The steps immediately after harvesting include cutting, drying, and sealing the hemp crop. It is then transported to a processing facility where extraction can begin. There are a variety of different extraction and processing methods for cannabidiol. Daddy Burt Hemp Co.’s products are made with a proprietary CO2 extraction process that delivers the highest-quality CBD. Once the CBD extraction process is complete, it undergoes formulation and internal lab testing. From there, it can be crafted into products like oil, capsules, or creams.
Daddy Burt Hemp Co. prides itself on the quality of its products. Every batch of our product is tested by third-party laboratories to ensure the accuracy of our products.
Isolate & Full Spectrum
When extracting the cannabinoid chemicals from hemp, it is possible to get to 99.9% pure CBD (isolate) or to have a substance that includes CBD and other chemicals (full spectrum). Full spectrum is generally less refined than isolate. Full spectrum includes the other cannabinoids that are naturally found in the plant, such as THCV (Tetrahydrocannabivarin), CBG (Cannabigerol), Cannabicyclol (CBL), CBN (Cannabinol), and others. It is important to note that full spectrum contains trace amounts of THC.

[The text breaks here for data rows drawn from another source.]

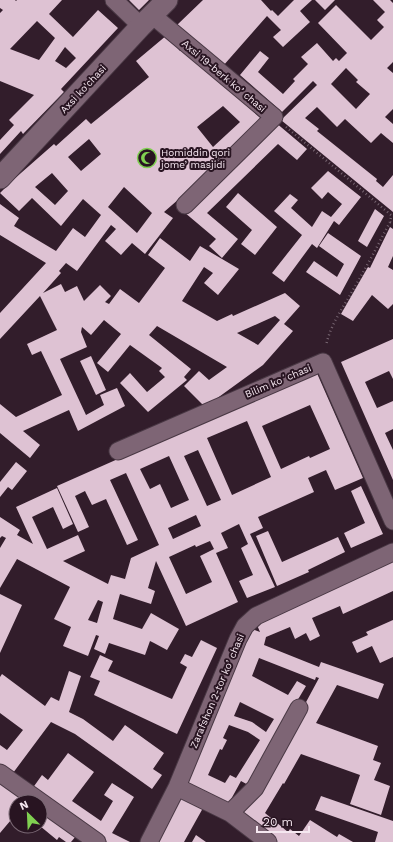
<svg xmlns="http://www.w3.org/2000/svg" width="393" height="842" viewBox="0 0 393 842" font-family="'Work Sans',sans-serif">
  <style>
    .building { fill: #dec2d3; fill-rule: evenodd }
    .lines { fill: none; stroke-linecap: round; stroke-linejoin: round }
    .minor-casing { stroke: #493844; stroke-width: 19 }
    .tertiary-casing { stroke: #493844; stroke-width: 23 }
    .path { stroke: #776571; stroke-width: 2.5; stroke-dasharray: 1 3; stroke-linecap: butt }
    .minor { stroke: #7e6575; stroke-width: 17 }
    .tertiary { stroke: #7e6575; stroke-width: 21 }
    .labels { text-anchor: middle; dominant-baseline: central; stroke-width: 4; stroke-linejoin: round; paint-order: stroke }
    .street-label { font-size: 10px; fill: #f5e7f0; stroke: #281421 }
    .poi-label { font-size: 10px; fill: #f5e7f0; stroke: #281421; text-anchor: start }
  </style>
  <rect width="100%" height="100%" fill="#321d2b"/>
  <!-- building -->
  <path class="building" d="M0 0H15L16 1 17 0H62L49 14 73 37 98 10 118 28 61 89 64 92 23 134 21 131 0 154V140L14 125 9 120 34 95 0 81V13L3 10 0 8ZM37 21 55 38 39 60 10 49ZM65 47 76 58 66 68 55 61Z
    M129 0H149L139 10Z
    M203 0H261L271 11 272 10 278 16 294 0H312L300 11 310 22 283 47 273 37 281 30 267 16 223 66 177 25Z
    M315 0H335L325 10Z
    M373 0H390L393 3V62L387 68 393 73V109L385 117 393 124V143L381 133 371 143 345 119 337 127 317 107 305 118 319 129 317 131 377 179 376 181 383 187 393 175V212L281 120 317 85 313 81 282 112 240 75 260 51 269 58 258 72 283 94 295 81 293 79 308 64 301 57 317 43 333 61 336 58 339 61 347 53 318 23 336 5 371 40 384 27 377 20 385 12ZM346 68 358 80 356 82 370 94 356 109 331 84Z
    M167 35 180 51 183 49 266 123 164 212 173 218 145 254 132 243 121 255 105 241 116 229 111 225 77 271 66 263 59 271 61 273 43 293 61 284 65 292 77 286 84 301 100 285 111 296 105 302 109 304 120 289 139 303 165 268 148 255 160 238 190 261 200 246 239 269 218 295 204 283 213 273 204 267 182 301 217 321 232 314 233 316 285 293 300 306 284 324 293 331 263 365 205 407 184 386 199 371 209 380 227 367 157 326 149 335 191 369 184 377 187 380 148 412 120 383 130 373 147 392 165 377 159 371 162 368 130 345 108 372 97 363 121 334 104 320 91 335 82 327 81 332 87 347 60 359 86 415 104 405 100 395 117 388 125 406 78 431 69 410 23 431 40 445 30 458 0 433V404L16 417 62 395 41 351 32 355 27 344 57 330 40 296 0 339V313L46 263 0 235V204L19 218 14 226 56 251 73 228 85 237 101 215 83 199 61 226 32 198 19 211 0 193 13 180 54 144 56 146 86 119 91 124 149 77 136 61ZM223 106 240 122 213 147 197 127ZM89 139 101 154 81 171 68 157ZM52 173 68 191 55 205 35 187ZM124 187 152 213 137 233 108 207ZM275 316 280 320 258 345 237 333Z
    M275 122 307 149 297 160 278 144 207 213 238 239 222 258 209 246 216 239 184 212Z
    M328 171 361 197 339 225 334 221 317 248 312 244 284 282 272 273 302 235 274 211 290 194 298 200 291 208 312 227 322 211 331 217 342 204 328 192 322 199 311 188Z
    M238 193 277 227 255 255 241 244 252 230 226 207Z
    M375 209 384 216 367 247 358 241Z
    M390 227 393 229V256L388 267 393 270V304L388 309 372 295 353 321 341 314 368 267 370 268Z
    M328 233 361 256 340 295 306 272 314 261 337 277 344 264 319 246Z
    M393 339V379L389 371 365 382 377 408 393 401V429L385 433 393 450V480L341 362Z
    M91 356 106 390 96 395 80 361Z
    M316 371 363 478 335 490 326 470 308 478 314 492 258 517 263 528 250 534 275 587 247 598 239 581 253 575 241 548 248 544 239 524 221 533 228 548 216 553 238 602 186 626 156 561 148 588 155 591 151 604 120 594 113 619 142 629 151 613 179 629 167 650 154 643 150 641 145 655 109 643 105 654 94 649 99 636 96 635 88 656 63 646 71 627 54 619 70 587 17 559 0 588V548L6 538 2 536 0 538V517L20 530 17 535 33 544 16 507 57 488 73 524 63 529 53 507 32 517 47 549 78 535 85 551 63 561 108 584 111 575 125 579 131 558 159 545 126 473 110 480 138 540 127 545 106 499 92 505 85 491 75 496 89 527 78 532 57 486ZM310 405 330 449 310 458 309 456 281 469 262 426ZM247 421 271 477 232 495 207 438ZM198 450 221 500 207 506 184 456ZM169 456 189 500 171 508 160 484 150 489 140 469ZM196 515 201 526 173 539 168 528ZM210 541 214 549 200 556 212 582 186 594 169 557 195 545 196 547ZM98 600 103 602 97 623 88 620Z
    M16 462 27 471 12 490 8 487 0 497V482Z
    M361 486 383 534 351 548 344 533 365 523 351 491Z
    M268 531 282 562 338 537 345 552 308 570 309 572 277 586 256 536Z
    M393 560V591L343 614 340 606 312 618 320 636 310 641 306 633 295 639 290 627 266 637 264 645 319 667 321 662 384 684 378 699 337 685 316 723 378 746 373 760 381 763 374 780 390 786 381 815 350 804 360 775 301 754 284 784 283 783 265 813 288 832 290 829 299 836 310 820 337 837 339 834 353 842H273L238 815 291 730 319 678 316 677 315 680 259 658 252 676 288 695 297 681 306 686 275 738 250 786 241 781 229 803 185 783 249 628 260 632 257 625 332 590V588ZM240 702 274 719 266 732 252 722 234 716ZM229 725 248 732 260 740 236 778 230 775 225 783 208 775 220 749 222 750 227 740 223 738Z
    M0 594 22 605 0 653Z
    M393 620V657L380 663 372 646 357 653 352 642 368 635 366 632Z
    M201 640 217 648 177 734 94 695 100 681 90 677 100 655 113 661 108 671 172 699 187 667 180 663 185 654 192 657Z
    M69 671 81 676 69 712 83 719 113 741 125 725 164 753 153 769 162 775 152 789 75 734 51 722 13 773 0 764V745L7 750 23 730 0 713V677L2 674 45 706 51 697 59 701Z
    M68 753 94 772 72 801 101 821 113 801 104 795 112 783 134 797 112 833 130 842H107L32 789 42 775 48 780Z
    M0 775 33 802H16V814L0 833Z
    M178 794 203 808 184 842H153Z
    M321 796 393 821V842H375L378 832 315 810Z
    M40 807 76 836 71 842H66L59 837 57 840 40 826Z
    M196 835 206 842H192Z"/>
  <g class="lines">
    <!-- minor casing -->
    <g class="minor-casing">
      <path id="minor" d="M114 0 141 26
        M152 15 274 117 185 205
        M118 451 323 362 393 521
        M0 773 97 842
        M177 787 230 813 255 788 299 708
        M230 813 268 842
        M149 842 177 787 238 639 245 626 256 616 393 552"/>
    </g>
    <!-- tertiary casing -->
    <g class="tertiary-casing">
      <path id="tertiary" d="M0 178 141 26 167 0"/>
    </g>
    <!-- path -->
    <path class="path" d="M286 127 358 187 391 215V217L390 222C378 245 366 268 353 290 343 308 330 325 326 346
      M390 222 393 224"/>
    <!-- minor -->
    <use href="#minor" class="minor"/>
    <!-- tertiary -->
    <use href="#tertiary" class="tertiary"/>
  </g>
  <!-- icons -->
  <defs>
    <g id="mosque-ring" transform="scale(1)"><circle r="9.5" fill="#281421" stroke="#80d051" stroke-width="1.5"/><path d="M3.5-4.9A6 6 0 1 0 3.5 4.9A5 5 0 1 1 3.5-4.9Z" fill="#80d051"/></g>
  </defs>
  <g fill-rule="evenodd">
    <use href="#mosque-ring" x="147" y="158"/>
  </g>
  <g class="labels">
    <!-- street labels -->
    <g class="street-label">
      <text transform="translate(224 76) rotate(40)">Аxsi 19-berk koʼchasi</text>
      <text transform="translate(83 89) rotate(-47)">Axsi ko'chasi</text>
      <text transform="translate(278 381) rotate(-23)">Bilim koʻchasi</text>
      <text transform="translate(217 691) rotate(-67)">Zarafshon 2-tor koʼchasi</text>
    </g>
    <!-- poi labels -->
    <g class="poi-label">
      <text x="161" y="152">Homiddin qori<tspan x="161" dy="12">jome’ masjidi</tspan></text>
    </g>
  </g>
  <!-- north arrow -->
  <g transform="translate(28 814) rotate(336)"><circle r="19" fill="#281421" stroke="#7a6874"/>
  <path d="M0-3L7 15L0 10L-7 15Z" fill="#80d051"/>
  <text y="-6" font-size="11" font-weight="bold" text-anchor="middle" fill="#f5e7f0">N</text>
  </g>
  <!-- scale -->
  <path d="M257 826v6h52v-6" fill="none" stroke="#f5e7f0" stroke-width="2"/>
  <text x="263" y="826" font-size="12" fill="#f5e7f0" stroke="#281421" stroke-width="3" paint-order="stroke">20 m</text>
</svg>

¹CBD. (2019). PMC – US National Library of Medicine National Institutes of Health.
²United States Congress. (2018, December). Agriculture Improvement Act of 2018: Conference report to accompany H.R. 2.
³National Institute on Drug Abuse. (2015, June). The Biology and Potential Therapeutic Effects of Cannabidiol.
⁴Kogan, N. (2007, December). Cannabinoids in health and disease.
⁵Pacher, P., Bátkai, S., & Kunos, G. (2006, September). The endocannabinoid system as an emerging target of pharmacotherapy.
⁶Mackie, K. (2008, April). Cannabinoid Receptors: Where They Are and What They Do.
⁷Alger, B. (2013, November). Getting High on the Endocannabinoid System.